• [PROBLEM TO WORK ON]: Each line below that holds the word "Vegas" counts once. Say how many such lines there are, and no more.

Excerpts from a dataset
----------

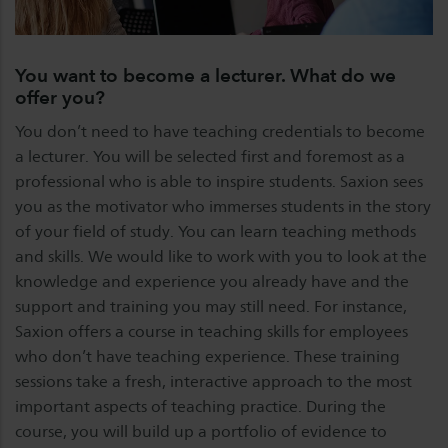
You want to become a lecturer. What do we
offer you?
You don’t need to have teaching credentials to become
a lecturer. You will be selected first and foremost as a
professional who is able to inspire students. Saxion sees
you as the motivator who immerses students in the story
of your field of study. You can learn teaching methods
and skills. We would like to work with you to look at the
knowledge and experience you already have and the
support and training you may still need. For instance,
Saxion offers a course in teaching skills for employees
who don’t have teaching experience. These training
sessions take a fresh, interactive approach to the most
important aspects of teaching practice. During the
course, you will build up a portfolio of evidence to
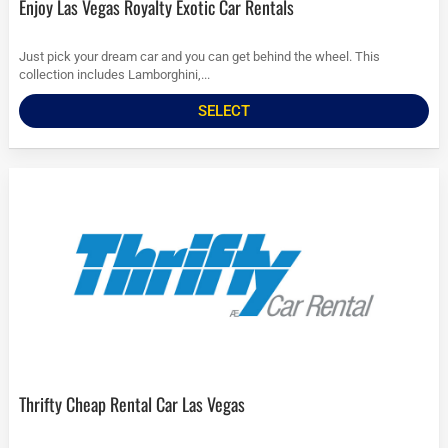
Enjoy Las Vegas Royalty Exotic Car Rentals
Just pick your dream car and you can get behind the wheel. This
collection includes Lamborghini,...
SELECT
Thrifty Cheap Rental Car Las Vegas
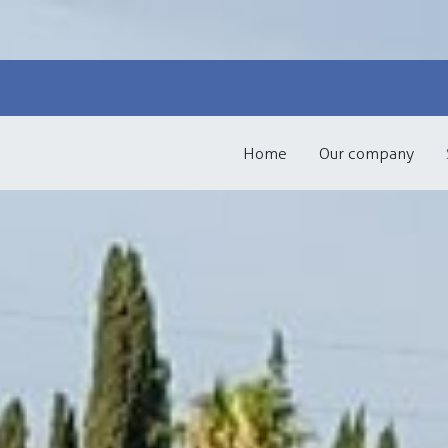
Skip to content
Home
Our company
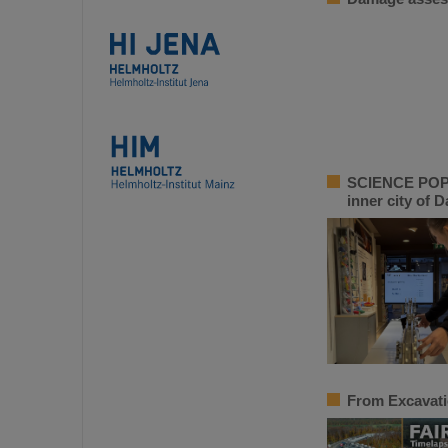
SCIENCE POP-U
inner city of 
From Excavati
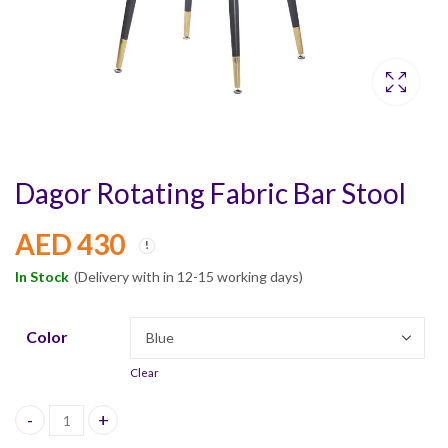
Dagor Rotating Fabric Bar Stool
AED
430
In Stock
(Delivery with in 12-15 working days)
Color
Clear
Dagor Rotating Fabric Bar Stool quantity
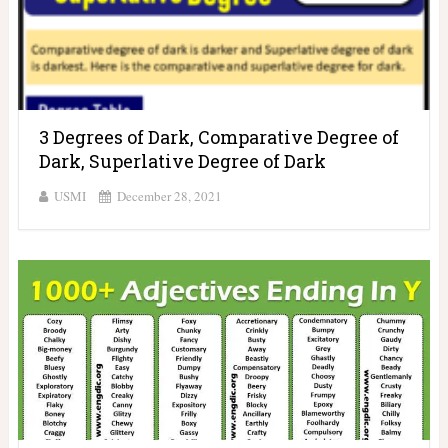
3 Degrees of Dark, Comparative Degree of
Dark, Superlative Degree of Dark
USMI
December 28, 2021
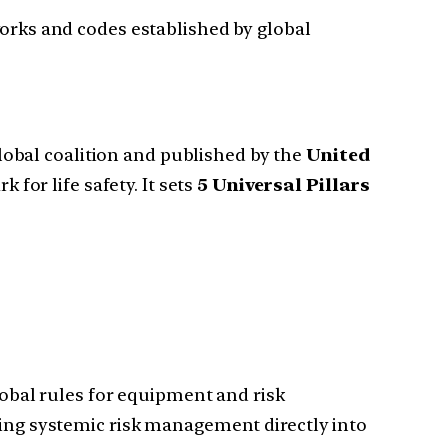
orks and codes established by global
obal coalition and published by the
United
for life safety. It sets
5 Universal Pillars
lobal rules for equipment and risk
ing systemic risk management directly into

----------

• [ANSWER TO THIS EXERCISE]: 2